Goal of the exercise >>
Every line below from the one containing "16: (838, 472)" to the final line must be reproduced exactly, and no other line may appear in the answer.

Available data >>
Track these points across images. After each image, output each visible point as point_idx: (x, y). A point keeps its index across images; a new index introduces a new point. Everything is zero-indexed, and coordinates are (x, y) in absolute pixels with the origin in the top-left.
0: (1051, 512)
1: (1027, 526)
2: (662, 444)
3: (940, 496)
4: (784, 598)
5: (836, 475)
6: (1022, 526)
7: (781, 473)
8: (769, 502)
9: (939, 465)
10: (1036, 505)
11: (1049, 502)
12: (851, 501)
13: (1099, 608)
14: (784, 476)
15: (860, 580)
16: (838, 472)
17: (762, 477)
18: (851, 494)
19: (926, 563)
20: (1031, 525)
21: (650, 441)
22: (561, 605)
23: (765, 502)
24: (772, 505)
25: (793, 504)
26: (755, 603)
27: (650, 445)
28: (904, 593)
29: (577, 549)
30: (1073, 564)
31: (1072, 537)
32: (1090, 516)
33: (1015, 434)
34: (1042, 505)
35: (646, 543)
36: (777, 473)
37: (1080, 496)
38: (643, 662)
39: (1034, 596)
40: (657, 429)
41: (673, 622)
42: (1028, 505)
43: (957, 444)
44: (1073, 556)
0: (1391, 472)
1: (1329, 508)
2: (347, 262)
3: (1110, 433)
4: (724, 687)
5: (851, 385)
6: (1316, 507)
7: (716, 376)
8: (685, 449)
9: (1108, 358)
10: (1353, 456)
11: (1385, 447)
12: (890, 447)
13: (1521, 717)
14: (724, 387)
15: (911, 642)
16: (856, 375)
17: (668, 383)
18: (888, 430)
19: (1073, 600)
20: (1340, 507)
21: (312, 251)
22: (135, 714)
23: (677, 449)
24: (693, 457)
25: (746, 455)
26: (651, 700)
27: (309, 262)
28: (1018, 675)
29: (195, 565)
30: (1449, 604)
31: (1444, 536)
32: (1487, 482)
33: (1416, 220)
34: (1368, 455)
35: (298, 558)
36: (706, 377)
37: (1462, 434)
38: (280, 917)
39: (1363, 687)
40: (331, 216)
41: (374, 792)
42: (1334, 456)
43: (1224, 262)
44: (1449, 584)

Completed exercise >>
16: (838, 472)
17: (762, 477)
18: (851, 494)
19: (926, 563)
20: (1031, 525)
21: (650, 441)
22: (561, 605)
23: (765, 502)
24: (772, 505)
25: (793, 504)
26: (755, 603)
27: (650, 445)
28: (904, 593)
29: (577, 549)
30: (1073, 564)
31: (1072, 537)
32: (1090, 516)
33: (1015, 434)
34: (1042, 505)
35: (646, 543)
36: (777, 473)
37: (1080, 496)
38: (643, 662)
39: (1034, 596)
40: (657, 429)
41: (673, 622)
42: (1028, 505)
43: (957, 444)
44: (1073, 556)
0: (1391, 472)
1: (1329, 508)
2: (347, 262)
3: (1110, 433)
4: (724, 687)
5: (851, 385)
6: (1316, 507)
7: (716, 376)
8: (685, 449)
9: (1108, 358)
10: (1353, 456)
11: (1385, 447)
12: (890, 447)
13: (1521, 717)
14: (724, 387)
15: (911, 642)
16: (856, 375)
17: (668, 383)
18: (888, 430)
19: (1073, 600)
20: (1340, 507)
21: (312, 251)
22: (135, 714)
23: (677, 449)
24: (693, 457)
25: (746, 455)
26: (651, 700)
27: (309, 262)
28: (1018, 675)
29: (195, 565)
30: (1449, 604)
31: (1444, 536)
32: (1487, 482)
33: (1416, 220)
34: (1368, 455)
35: (298, 558)
36: (706, 377)
37: (1462, 434)
38: (280, 917)
39: (1363, 687)
40: (331, 216)
41: (374, 792)
42: (1334, 456)
43: (1224, 262)
44: (1449, 584)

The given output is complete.